End of year tax planning

Back in the mists of time an astute politician, Jean-Baptiste Colbert the Finance Minister to Louis XIV observed that “the art of taxation consists in so plucking the goose as to obtain the largest possible amount of feathers with smallest possible amount of hissing”. It is worth keeping these comments in mind as we approach the end of the tax year and make sure that you plan efficiently and sensibly.

Income Tax
Make sure you utilise your various allowances effectively. This means applying your personal, dividend and personal savings allowances in the most effective way possible. This may mean you reviewing your investments to consider who holds what and how they are held. It makes sense that assets are held in the right place by the right person!

Capital Gains Tax (CGT)
With the FTSE-100 trading (at the time of writing) at a historic high, the issue of CGT is no longer an academic musing found in tax exams. By using your CGT annual exemption (£11,100) on a regular basis you can make sure that investment gains are not stored up leaving you with a larger tax bill when your investment is eventually realised. Regular re-balancing of a portfolio and careful management of your CGT position can offer significant tax advantages.

Inheritance Tax (IHT)
Use your statutory exemptions and allowances.

Annual exemption
Each year you can give away £3,000 free of IHT. If you do not use all of the exemption this year, you can carry forward the unused element to the tax year 2017/18.

Small Gifts Exemption
You can give £250 outright per tax year free from IHT to as many people as you wish.
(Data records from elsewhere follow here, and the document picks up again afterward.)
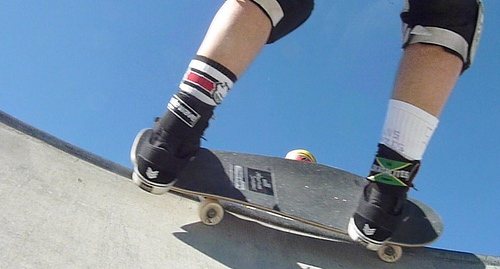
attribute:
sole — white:
[131, 127, 179, 194]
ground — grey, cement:
[417, 147, 457, 178]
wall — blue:
[0, 0, 500, 256]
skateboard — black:
[229, 171, 356, 204]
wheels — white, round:
[200, 202, 401, 267]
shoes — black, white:
[134, 124, 431, 258]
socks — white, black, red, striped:
[183, 53, 439, 157]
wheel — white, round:
[375, 238, 407, 263]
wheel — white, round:
[193, 197, 230, 226]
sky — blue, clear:
[1, 1, 498, 257]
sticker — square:
[225, 162, 276, 197]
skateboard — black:
[128, 126, 446, 247]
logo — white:
[357, 221, 380, 243]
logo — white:
[138, 162, 160, 179]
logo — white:
[209, 73, 227, 105]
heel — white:
[345, 220, 385, 250]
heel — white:
[128, 163, 170, 194]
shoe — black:
[344, 165, 413, 255]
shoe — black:
[134, 115, 192, 197]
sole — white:
[131, 127, 171, 194]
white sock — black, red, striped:
[375, 94, 442, 162]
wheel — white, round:
[186, 203, 248, 235]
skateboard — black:
[179, 141, 447, 243]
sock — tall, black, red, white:
[166, 54, 236, 136]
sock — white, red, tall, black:
[379, 98, 439, 163]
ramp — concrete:
[1, 114, 494, 267]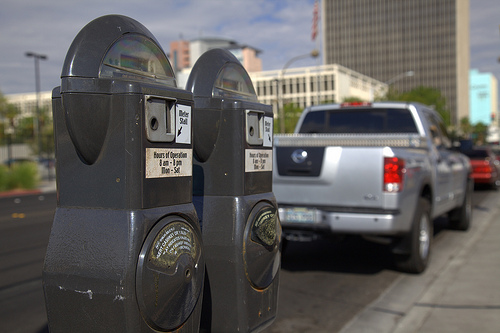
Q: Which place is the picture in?
A: It is at the street.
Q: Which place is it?
A: It is a street.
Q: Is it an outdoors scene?
A: Yes, it is outdoors.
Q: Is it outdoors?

Normal Expenditure Exemption
A little more involved but any gift is exempt where you can make it out of income, on a regular basis without detriment to your standard of living. Importantly, there is no limit to the value of this exemption.

With higher and/or additional rate relief on personal contributions to pension plans potentially under threat a review of your pension contributions is a clear priority. The tax rules are complicated particularly for higher earners but pension plans remain very tax efficient. We know that tax planning can be a complicated and challenging area, however it is possible to take simple and effective steps but professional advice should always be sought to avoid the many bear traps and to capitalise on the opportunities available to you.